Reproduce word for word the stretch of the items below from the line containing "My recipe book" through the line containing "they simply filmed the conce". Leave the picture markers out of your answer.
Start of Block
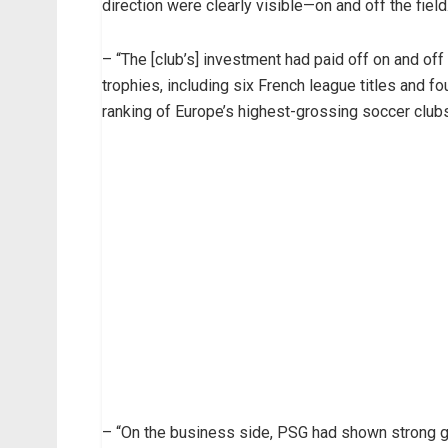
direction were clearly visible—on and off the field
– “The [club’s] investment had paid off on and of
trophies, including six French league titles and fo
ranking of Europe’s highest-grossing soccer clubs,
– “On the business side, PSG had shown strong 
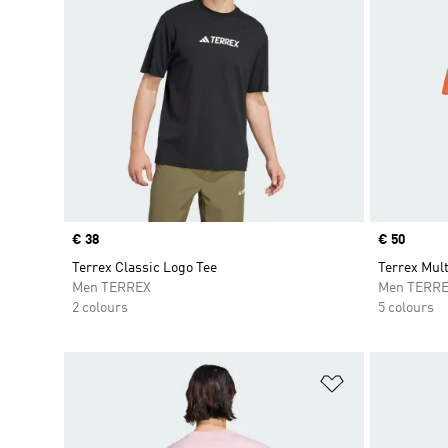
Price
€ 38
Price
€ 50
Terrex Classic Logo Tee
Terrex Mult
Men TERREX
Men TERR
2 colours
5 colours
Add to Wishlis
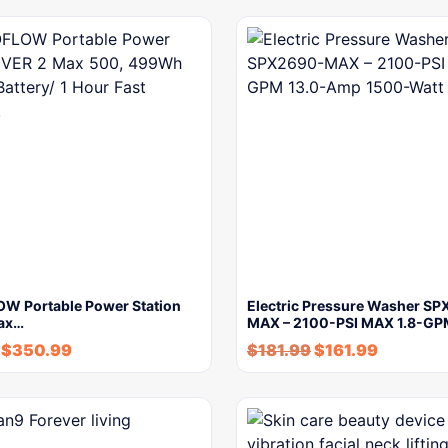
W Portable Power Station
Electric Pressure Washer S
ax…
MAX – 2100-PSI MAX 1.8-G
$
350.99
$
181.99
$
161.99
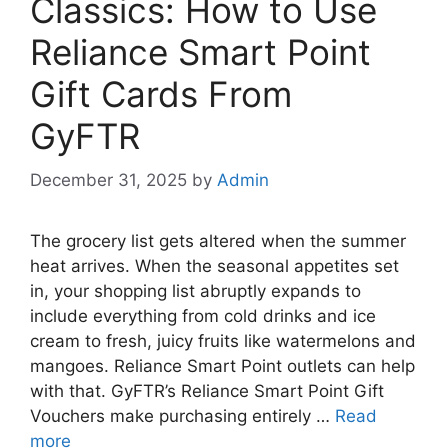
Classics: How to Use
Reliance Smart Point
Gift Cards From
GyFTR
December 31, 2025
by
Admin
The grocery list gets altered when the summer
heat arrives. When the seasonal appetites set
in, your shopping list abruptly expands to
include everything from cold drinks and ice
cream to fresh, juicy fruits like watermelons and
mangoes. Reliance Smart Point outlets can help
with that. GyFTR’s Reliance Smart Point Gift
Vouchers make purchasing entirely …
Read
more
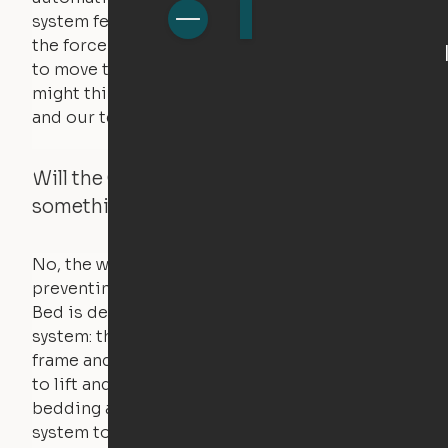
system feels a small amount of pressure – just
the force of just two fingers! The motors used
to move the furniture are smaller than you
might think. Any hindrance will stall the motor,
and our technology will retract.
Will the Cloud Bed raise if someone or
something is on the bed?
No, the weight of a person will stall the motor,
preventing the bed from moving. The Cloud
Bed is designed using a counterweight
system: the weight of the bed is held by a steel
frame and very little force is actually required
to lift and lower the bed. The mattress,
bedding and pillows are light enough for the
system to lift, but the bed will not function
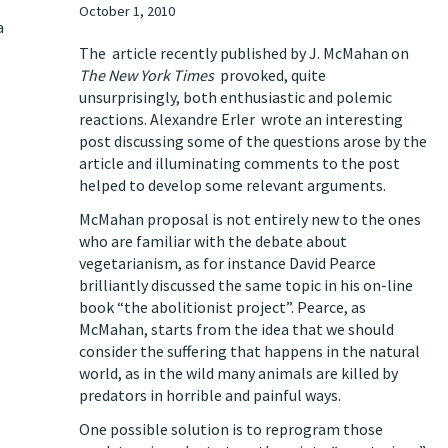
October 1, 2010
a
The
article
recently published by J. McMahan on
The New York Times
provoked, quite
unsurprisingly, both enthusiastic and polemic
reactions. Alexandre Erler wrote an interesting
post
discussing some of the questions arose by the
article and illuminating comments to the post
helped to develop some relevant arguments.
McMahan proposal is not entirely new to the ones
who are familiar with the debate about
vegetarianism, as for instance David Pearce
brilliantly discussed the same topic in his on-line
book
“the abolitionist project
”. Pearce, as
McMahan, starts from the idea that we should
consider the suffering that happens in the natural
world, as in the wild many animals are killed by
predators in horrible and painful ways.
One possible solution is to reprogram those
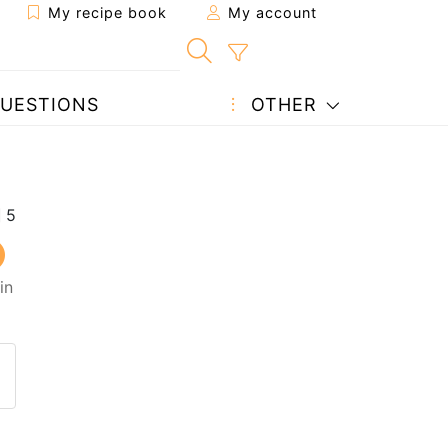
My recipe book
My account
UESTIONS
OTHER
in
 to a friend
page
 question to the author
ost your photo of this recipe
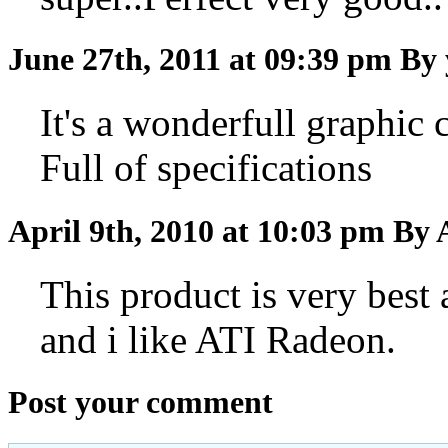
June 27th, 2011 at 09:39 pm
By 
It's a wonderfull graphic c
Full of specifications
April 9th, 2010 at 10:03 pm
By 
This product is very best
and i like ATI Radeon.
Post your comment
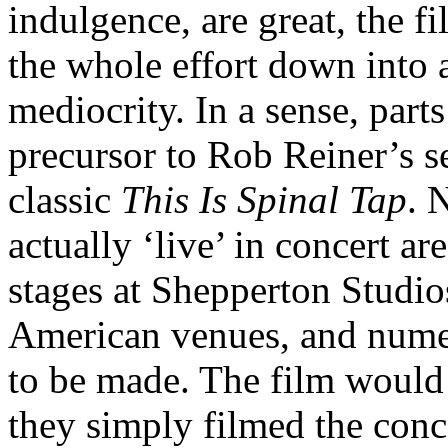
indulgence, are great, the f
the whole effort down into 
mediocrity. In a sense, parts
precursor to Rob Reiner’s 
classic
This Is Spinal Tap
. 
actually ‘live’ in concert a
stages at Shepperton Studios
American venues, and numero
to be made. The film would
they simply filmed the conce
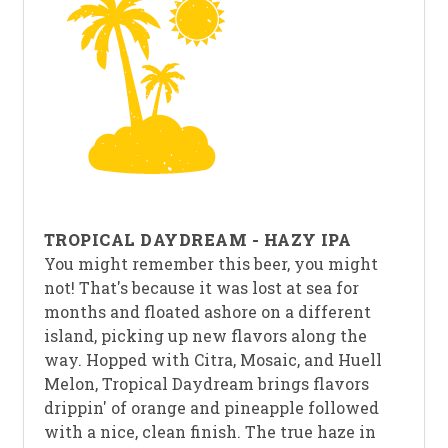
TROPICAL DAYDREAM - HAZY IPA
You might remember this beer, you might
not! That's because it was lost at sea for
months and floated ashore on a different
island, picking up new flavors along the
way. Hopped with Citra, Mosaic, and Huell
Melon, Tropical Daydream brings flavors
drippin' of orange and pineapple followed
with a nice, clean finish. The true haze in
End of Block
Start of Block
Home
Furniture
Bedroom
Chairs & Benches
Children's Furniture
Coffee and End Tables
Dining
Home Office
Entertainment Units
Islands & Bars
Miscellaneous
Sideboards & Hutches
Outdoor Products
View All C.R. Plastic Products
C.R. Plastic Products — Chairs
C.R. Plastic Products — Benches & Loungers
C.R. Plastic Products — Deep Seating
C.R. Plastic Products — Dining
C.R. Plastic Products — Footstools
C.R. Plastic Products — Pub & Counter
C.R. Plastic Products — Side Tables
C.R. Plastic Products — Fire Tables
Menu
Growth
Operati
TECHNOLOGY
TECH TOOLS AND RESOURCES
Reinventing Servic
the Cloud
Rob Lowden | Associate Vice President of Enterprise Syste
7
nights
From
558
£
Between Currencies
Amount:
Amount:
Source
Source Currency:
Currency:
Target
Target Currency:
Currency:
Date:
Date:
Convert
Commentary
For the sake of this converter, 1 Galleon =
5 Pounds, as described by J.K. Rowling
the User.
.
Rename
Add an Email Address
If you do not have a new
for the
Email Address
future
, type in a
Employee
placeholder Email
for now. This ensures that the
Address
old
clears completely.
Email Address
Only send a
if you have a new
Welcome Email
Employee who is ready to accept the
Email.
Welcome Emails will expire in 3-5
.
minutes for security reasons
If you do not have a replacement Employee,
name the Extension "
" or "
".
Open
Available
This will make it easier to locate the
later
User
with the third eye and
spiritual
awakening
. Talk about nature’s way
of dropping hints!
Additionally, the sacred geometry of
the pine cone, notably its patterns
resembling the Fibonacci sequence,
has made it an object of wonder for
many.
End of Block
Start of Block
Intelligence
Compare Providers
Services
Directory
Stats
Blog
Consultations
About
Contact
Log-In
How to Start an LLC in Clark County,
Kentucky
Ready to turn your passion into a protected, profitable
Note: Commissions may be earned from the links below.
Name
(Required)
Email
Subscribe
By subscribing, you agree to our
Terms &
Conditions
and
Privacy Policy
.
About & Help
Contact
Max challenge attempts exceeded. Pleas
End of Block
* Answer area:
My recipe book
My account
UESTIONS
OTHER
in
 to a friend
page
 question to the author
ost your photo of this recipe
June 27th, 2011 at 09:39 pm
By 
It's a wonderfull graphic c
Full of specifications
April 9th, 2010 at 10:03 pm
By 
This product is very best
and i like ATI Radeon.
Post your comment
indulgence, are great, the f
the whole effort down into 
mediocrity. In a sense, parts
precursor to Rob Reiner’s 
classic
This Is Spinal Tap
. 
actually ‘live’ in concert a
stages at Shepperton Studios
American venues, and numero
to be made. The film would
they simply filmed the conce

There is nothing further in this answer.